Charles Petzold

Stanislaw Lem, 1921-2006

March 28, 2006
New York City

I'm not a big reader of science fiction, but when I saw in this morning's Times that Stanislaw Lem had died, I counted 17 of his books in my bookcase, mostly purchased over 20 years ago.

The first Lem I read must have been Solaris (1961), because I had seen the movie in the mid-70s and was intrigued by the premise and ideas. Several others of his books have stuck in my head more than that one, however.

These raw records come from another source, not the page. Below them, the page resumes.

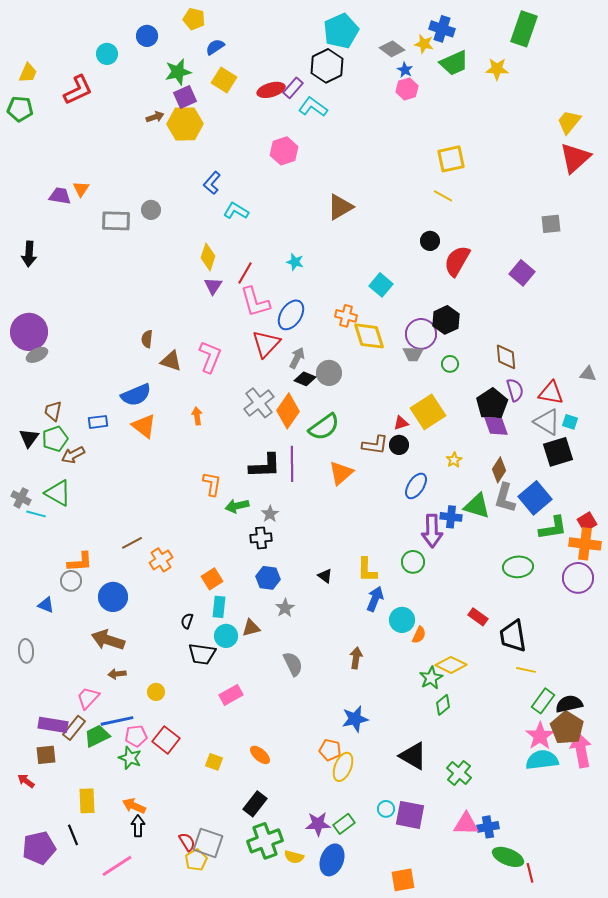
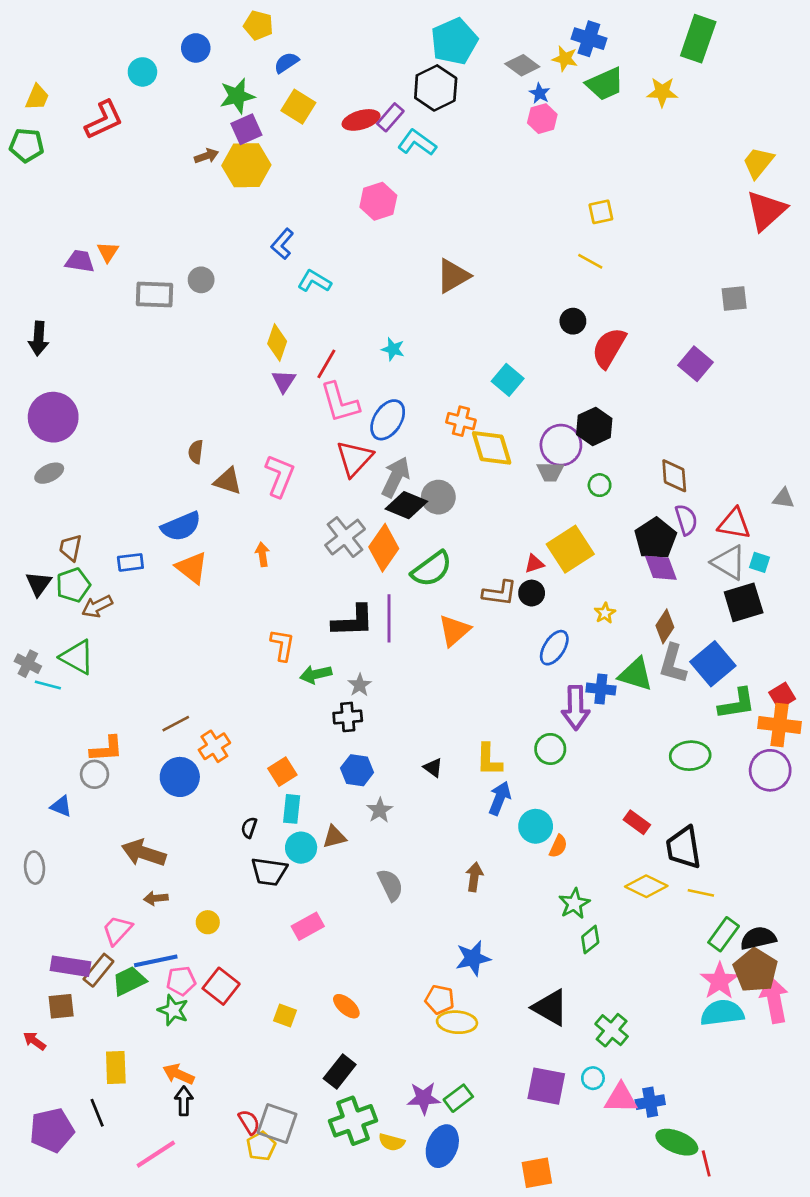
yellow square: (451, 159) -> (601, 212), size x0.7
purple circle: (29, 332) -> (53, 417), moved
gray arrow: (297, 358) -> (396, 477), size x1.4
black diamond: (305, 379) -> (406, 505), size x1.4
blue circle: (113, 597) -> (180, 777), moved
yellow diamond: (451, 665) -> (646, 886), moved
yellow ellipse: (343, 767) -> (457, 1022), turned 72
cyan circle: (386, 809) -> (593, 1078), moved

I remember the long opening section of Return from the Stars (1961) in which space explorers have returned to Earth after many years and can't seem to find their way out of the space port. All of the information systems are working fine, but of course they make reference to foreign objects and concepts. The people on Earth are now given drugs to curb their violence. It leads to worldwide peace, but also to a lack of adverture and curiosity.

Lem could be very funny as well. I remember collapsing nearly in tears from reading "The Seventh Voyage" from The Star Diaries (1971) in which space explorer Ijon Tichy encounters a kind of time warp in which he has to deal with versions of himself from different days of the week, all of whom insist on fighting with each other.

And I remember Fiasco (1986), which I read when it was first published in the U.S. in 1987. Explorers from Earth try to make contact with another planet whose people don't wish to respond. Through misunderstanding and flawed logic, the standoff escalates to catastrophic proportions.

This is the one I've pulled out to read again.